━━━━━ Information supplied
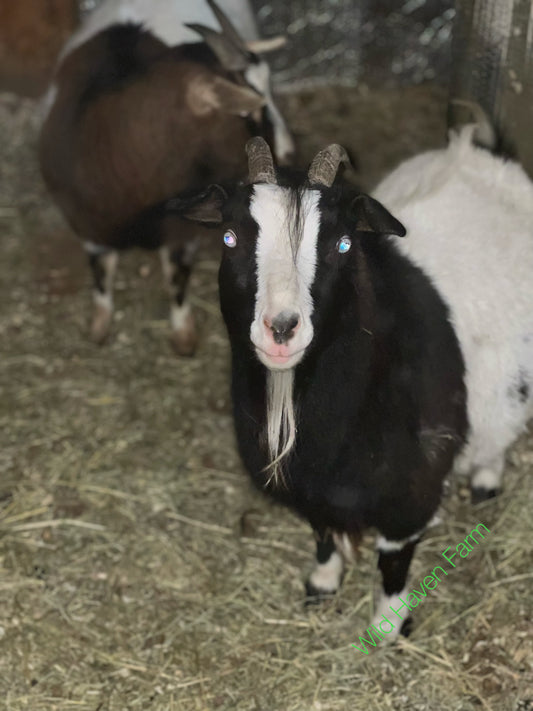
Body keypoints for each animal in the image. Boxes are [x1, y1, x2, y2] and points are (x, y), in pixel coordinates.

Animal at [39, 0, 294, 354]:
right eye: (248, 115)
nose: (283, 162)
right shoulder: (88, 224)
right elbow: (101, 273)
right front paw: (100, 326)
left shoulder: (181, 230)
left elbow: (178, 277)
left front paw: (183, 334)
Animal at [164, 131, 528, 632]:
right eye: (229, 237)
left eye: (341, 245)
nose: (281, 328)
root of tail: (477, 149)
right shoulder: (311, 489)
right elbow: (323, 534)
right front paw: (321, 584)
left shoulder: (412, 491)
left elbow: (393, 560)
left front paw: (388, 624)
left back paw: (486, 479)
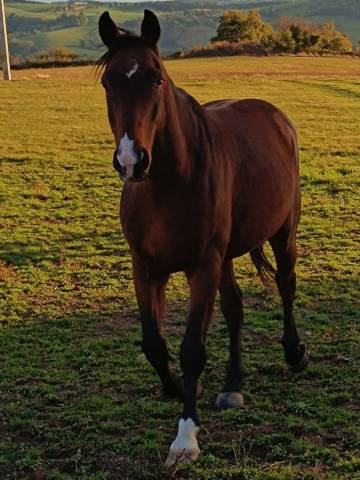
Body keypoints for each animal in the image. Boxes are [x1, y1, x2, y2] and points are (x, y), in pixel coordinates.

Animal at [97, 10, 310, 464]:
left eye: (157, 78)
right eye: (109, 82)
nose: (131, 160)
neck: (167, 184)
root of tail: (275, 117)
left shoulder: (202, 266)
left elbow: (192, 349)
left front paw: (186, 436)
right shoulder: (145, 268)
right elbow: (154, 343)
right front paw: (175, 388)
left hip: (282, 232)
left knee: (286, 286)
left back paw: (294, 352)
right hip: (226, 257)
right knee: (234, 309)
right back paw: (233, 385)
━━━━━━━━━━
Instructions for the task:
Print exactly the lines from the line with "right front paw: (321, 584)" through the end of the data, both ends included, and print no pictures.

The completed task:
right front paw: (321, 584)
left shoulder: (412, 491)
left elbow: (393, 560)
left front paw: (388, 624)
left back paw: (486, 479)
Body keypoints for each animal in the image. Boxes are [x1, y1, x2, y2] and points are (x, y), in pixel coordinates.

Animal at [97, 10, 310, 464]:
left eye: (157, 78)
right eye: (109, 82)
nose: (131, 160)
neck: (167, 184)
root of tail: (275, 117)
left shoulder: (202, 266)
left elbow: (192, 349)
left front paw: (186, 436)
right shoulder: (145, 268)
right elbow: (154, 343)
right front paw: (175, 388)
left hip: (282, 232)
left knee: (286, 286)
left back paw: (294, 352)
right hip: (226, 257)
right knee: (234, 309)
right back paw: (233, 385)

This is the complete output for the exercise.